%%
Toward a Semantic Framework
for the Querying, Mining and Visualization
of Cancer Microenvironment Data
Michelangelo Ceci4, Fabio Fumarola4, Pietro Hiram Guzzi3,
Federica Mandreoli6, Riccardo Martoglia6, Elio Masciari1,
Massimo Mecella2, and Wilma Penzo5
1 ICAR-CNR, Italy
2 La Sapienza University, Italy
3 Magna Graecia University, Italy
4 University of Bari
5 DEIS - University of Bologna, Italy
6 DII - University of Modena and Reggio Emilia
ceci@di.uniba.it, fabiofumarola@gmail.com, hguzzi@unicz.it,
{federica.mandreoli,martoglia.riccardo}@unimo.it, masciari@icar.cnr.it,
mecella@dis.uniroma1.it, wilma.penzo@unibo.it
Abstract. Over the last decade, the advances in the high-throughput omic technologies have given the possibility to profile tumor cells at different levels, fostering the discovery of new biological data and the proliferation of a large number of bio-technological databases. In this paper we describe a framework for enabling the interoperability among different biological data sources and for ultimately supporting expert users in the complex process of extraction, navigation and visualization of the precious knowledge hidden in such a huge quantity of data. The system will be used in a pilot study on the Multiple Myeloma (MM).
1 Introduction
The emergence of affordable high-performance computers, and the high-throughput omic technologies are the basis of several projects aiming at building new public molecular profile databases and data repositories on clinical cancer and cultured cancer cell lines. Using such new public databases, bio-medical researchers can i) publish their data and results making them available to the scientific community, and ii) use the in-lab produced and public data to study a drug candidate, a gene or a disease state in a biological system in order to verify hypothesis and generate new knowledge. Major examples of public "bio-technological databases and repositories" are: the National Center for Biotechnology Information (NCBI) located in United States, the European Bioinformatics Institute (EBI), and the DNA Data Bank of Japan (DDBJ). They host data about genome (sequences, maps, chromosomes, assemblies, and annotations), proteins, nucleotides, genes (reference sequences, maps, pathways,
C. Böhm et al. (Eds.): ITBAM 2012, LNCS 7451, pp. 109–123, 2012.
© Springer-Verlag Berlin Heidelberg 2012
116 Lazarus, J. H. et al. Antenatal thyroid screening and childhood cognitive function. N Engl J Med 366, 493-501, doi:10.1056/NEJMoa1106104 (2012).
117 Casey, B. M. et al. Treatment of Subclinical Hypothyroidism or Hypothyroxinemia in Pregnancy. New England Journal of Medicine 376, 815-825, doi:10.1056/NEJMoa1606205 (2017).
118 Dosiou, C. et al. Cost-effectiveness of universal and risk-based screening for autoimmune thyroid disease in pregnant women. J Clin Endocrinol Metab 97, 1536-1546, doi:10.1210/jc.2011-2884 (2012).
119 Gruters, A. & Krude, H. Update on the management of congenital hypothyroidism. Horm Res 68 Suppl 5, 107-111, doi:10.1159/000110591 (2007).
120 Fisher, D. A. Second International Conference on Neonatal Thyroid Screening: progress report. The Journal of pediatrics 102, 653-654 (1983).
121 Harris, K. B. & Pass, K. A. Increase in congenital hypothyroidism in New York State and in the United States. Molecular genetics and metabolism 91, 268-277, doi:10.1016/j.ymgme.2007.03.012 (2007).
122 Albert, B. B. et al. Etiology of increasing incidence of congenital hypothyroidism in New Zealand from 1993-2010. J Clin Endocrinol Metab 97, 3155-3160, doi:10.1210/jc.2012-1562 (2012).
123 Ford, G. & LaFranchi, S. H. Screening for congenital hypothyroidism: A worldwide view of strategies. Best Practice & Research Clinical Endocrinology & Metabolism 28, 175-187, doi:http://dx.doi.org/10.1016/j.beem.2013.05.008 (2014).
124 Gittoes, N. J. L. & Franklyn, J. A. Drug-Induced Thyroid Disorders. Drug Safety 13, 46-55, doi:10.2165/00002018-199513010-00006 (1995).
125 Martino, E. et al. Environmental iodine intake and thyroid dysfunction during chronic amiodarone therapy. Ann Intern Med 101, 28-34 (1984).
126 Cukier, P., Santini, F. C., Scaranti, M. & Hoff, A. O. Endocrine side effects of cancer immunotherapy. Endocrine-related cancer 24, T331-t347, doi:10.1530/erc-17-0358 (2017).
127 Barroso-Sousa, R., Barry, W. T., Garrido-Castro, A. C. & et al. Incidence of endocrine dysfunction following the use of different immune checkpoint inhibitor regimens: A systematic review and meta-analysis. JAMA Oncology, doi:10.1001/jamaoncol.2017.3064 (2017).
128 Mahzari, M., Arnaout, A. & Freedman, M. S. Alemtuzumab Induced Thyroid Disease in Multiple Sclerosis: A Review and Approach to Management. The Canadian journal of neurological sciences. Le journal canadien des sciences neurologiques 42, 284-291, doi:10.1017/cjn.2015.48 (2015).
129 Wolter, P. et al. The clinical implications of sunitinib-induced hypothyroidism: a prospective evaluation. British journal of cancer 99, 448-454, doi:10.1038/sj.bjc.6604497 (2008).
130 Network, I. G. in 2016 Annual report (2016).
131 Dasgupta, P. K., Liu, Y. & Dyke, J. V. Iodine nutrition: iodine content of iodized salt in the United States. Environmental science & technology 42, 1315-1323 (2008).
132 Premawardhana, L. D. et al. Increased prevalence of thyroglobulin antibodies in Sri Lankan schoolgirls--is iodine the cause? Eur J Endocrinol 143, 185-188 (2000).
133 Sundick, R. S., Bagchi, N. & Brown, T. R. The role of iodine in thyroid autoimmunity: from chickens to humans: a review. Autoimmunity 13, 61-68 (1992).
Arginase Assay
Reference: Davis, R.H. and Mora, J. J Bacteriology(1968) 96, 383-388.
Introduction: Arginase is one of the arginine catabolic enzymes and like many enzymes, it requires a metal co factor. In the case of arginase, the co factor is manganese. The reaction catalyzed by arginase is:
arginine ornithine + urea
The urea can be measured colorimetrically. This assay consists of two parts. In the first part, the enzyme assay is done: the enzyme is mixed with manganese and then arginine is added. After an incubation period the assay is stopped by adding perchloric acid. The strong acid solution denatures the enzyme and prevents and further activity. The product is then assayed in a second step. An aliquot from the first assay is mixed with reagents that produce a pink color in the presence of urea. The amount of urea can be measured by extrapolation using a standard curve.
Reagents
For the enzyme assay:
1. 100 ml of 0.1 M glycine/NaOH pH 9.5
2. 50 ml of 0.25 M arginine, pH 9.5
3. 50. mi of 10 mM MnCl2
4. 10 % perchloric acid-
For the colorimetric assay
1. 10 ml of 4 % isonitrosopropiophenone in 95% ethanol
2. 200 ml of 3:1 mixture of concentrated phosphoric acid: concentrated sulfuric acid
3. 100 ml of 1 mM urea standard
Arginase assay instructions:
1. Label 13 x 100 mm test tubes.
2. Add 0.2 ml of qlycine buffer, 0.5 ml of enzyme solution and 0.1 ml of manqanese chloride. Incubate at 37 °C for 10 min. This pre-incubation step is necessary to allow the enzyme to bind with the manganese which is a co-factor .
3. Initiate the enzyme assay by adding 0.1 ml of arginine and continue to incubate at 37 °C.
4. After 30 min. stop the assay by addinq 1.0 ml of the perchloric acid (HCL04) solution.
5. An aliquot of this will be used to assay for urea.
%%
## Assignment
When the line with "of Cancer Microenvironment Data" is reached in the data above, start copying there, and copy each line exactly until the line with "mecella@dis.uniroma1.it, wilma.penzo@unibo.it" has been copied; copy nothing else.

## Solution
of Cancer Microenvironment Data
Michelangelo Ceci4, Fabio Fumarola4, Pietro Hiram Guzzi3,
Federica Mandreoli6, Riccardo Martoglia6, Elio Masciari1,
Massimo Mecella2, and Wilma Penzo5
1 ICAR-CNR, Italy
2 La Sapienza University, Italy
3 Magna Graecia University, Italy
4 University of Bari
5 DEIS - University of Bologna, Italy
6 DII - University of Modena and Reggio Emilia
ceci@di.uniba.it, fabiofumarola@gmail.com, hguzzi@unicz.it,
{federica.mandreoli,martoglia.riccardo}@unimo.it, masciari@icar.cnr.it,
mecella@dis.uniroma1.it, wilma.penzo@unibo.it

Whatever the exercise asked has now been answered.